* What needs to be done
Rewrite all the rows below, replacing "inspection" with "review" wherever it occurs and changing nothing else. Leave the pictures out of your version.

* Information shown
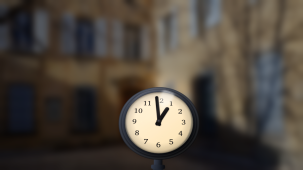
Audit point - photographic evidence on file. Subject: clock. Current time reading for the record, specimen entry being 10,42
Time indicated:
12,59
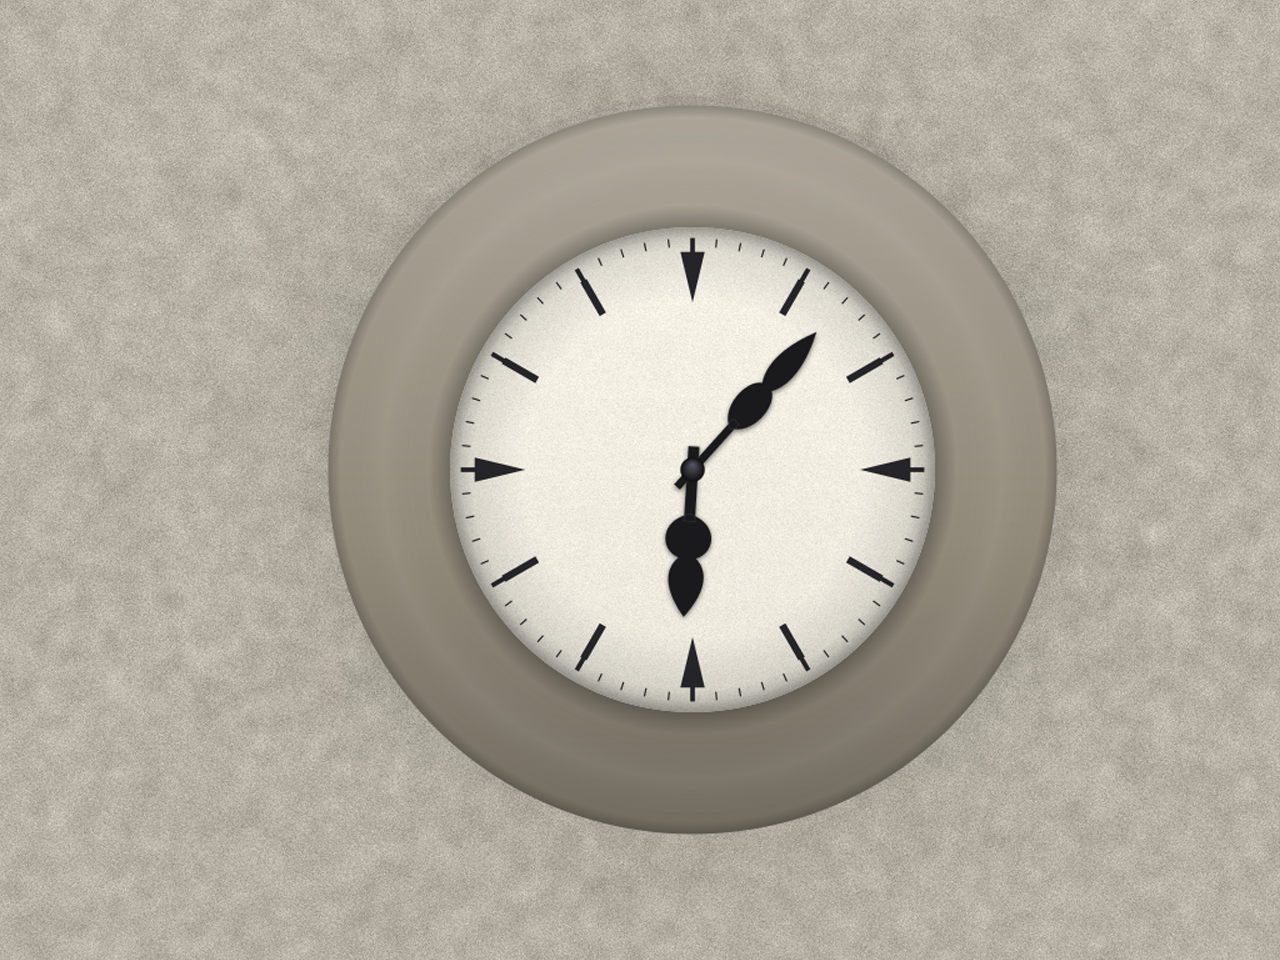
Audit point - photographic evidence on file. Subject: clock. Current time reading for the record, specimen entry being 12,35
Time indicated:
6,07
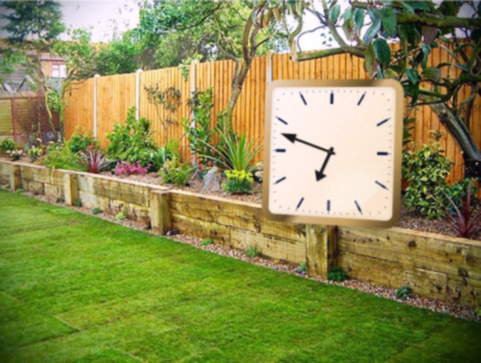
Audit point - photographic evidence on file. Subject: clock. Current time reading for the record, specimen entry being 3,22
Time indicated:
6,48
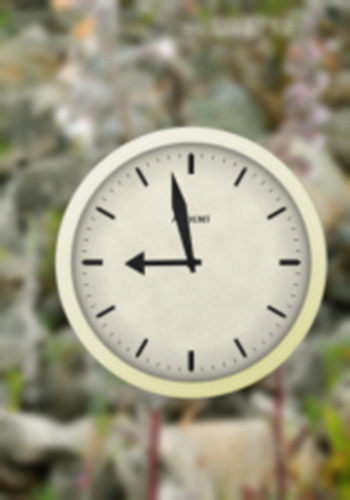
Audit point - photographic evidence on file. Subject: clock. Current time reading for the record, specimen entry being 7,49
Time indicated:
8,58
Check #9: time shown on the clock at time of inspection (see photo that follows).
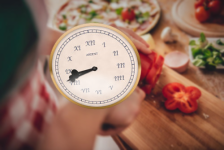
8:42
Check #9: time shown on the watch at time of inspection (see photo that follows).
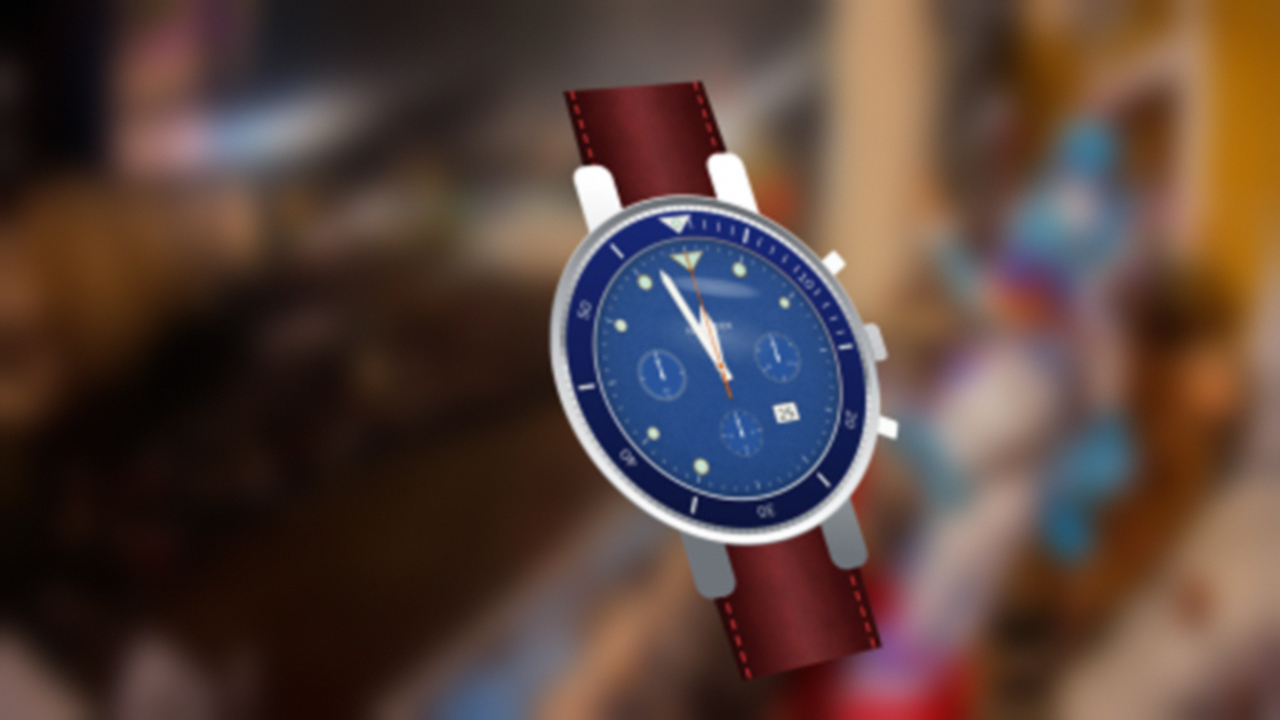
11:57
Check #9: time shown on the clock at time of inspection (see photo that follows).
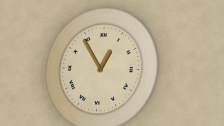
12:54
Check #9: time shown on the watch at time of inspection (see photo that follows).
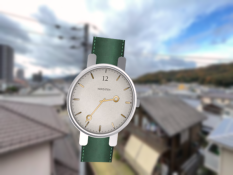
2:36
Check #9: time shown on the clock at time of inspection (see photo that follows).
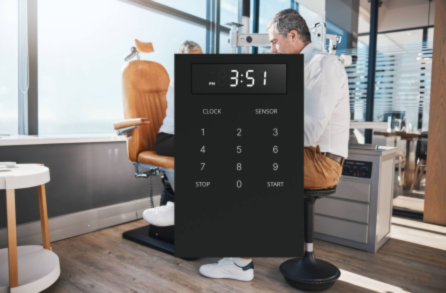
3:51
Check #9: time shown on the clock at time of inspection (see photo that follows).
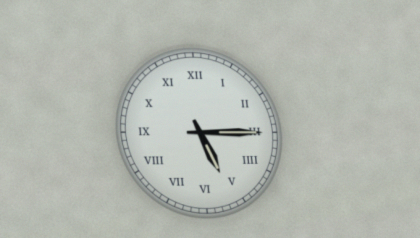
5:15
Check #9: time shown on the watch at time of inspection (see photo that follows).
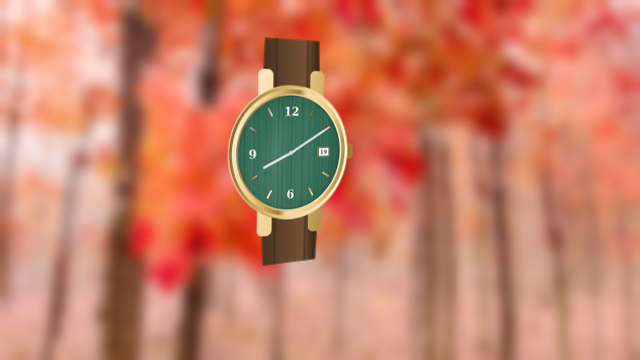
8:10
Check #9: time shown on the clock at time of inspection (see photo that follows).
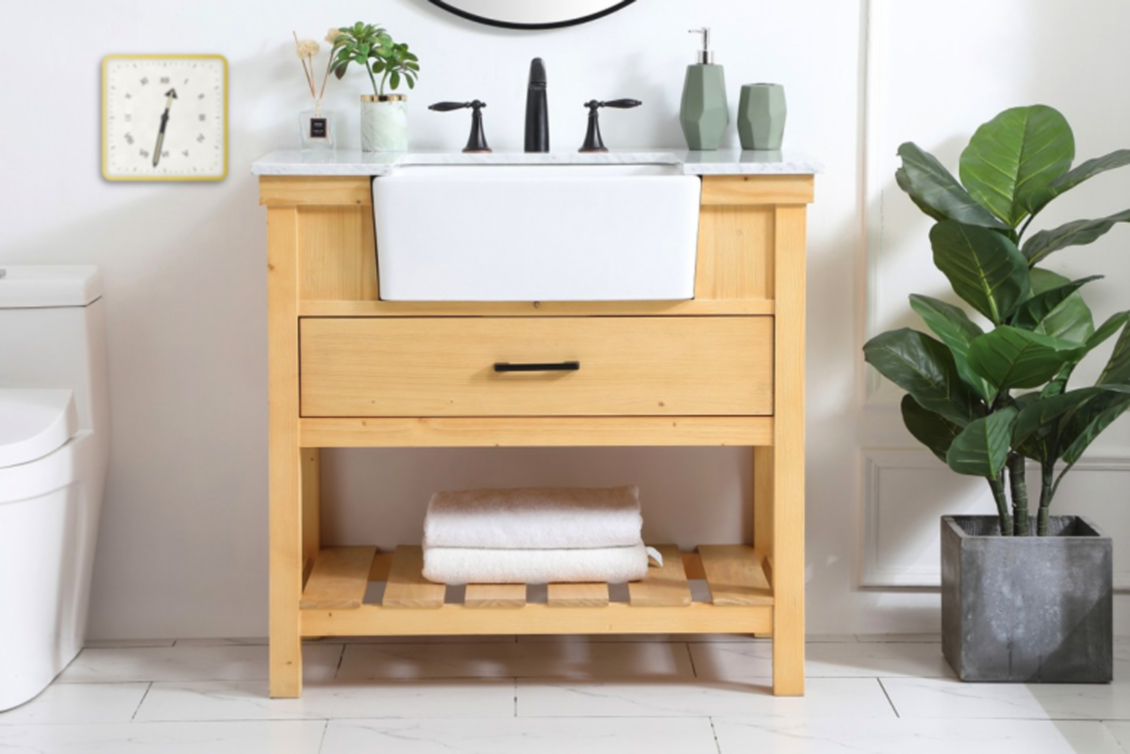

* Result of this task
Audit point - photographic evidence on file. Subject: clock. Current time reading for the record, specimen entry being 10,42
Time indicated:
12,59
Audit point - photographic evidence on file. Subject: clock. Current time reading for the record, specimen entry being 12,35
Time indicated:
6,07
Audit point - photographic evidence on file. Subject: clock. Current time reading for the record, specimen entry being 3,22
Time indicated:
6,48
Audit point - photographic evidence on file. Subject: clock. Current time reading for the record, specimen entry being 7,49
Time indicated:
8,58
Check #9: time shown on the clock at time of review (see photo that follows).
8:42
Check #9: time shown on the watch at time of review (see photo that follows).
11:57
Check #9: time shown on the clock at time of review (see photo that follows).
12:54
Check #9: time shown on the watch at time of review (see photo that follows).
2:36
Check #9: time shown on the clock at time of review (see photo that follows).
3:51
Check #9: time shown on the clock at time of review (see photo that follows).
5:15
Check #9: time shown on the watch at time of review (see photo that follows).
8:10
Check #9: time shown on the clock at time of review (see photo that follows).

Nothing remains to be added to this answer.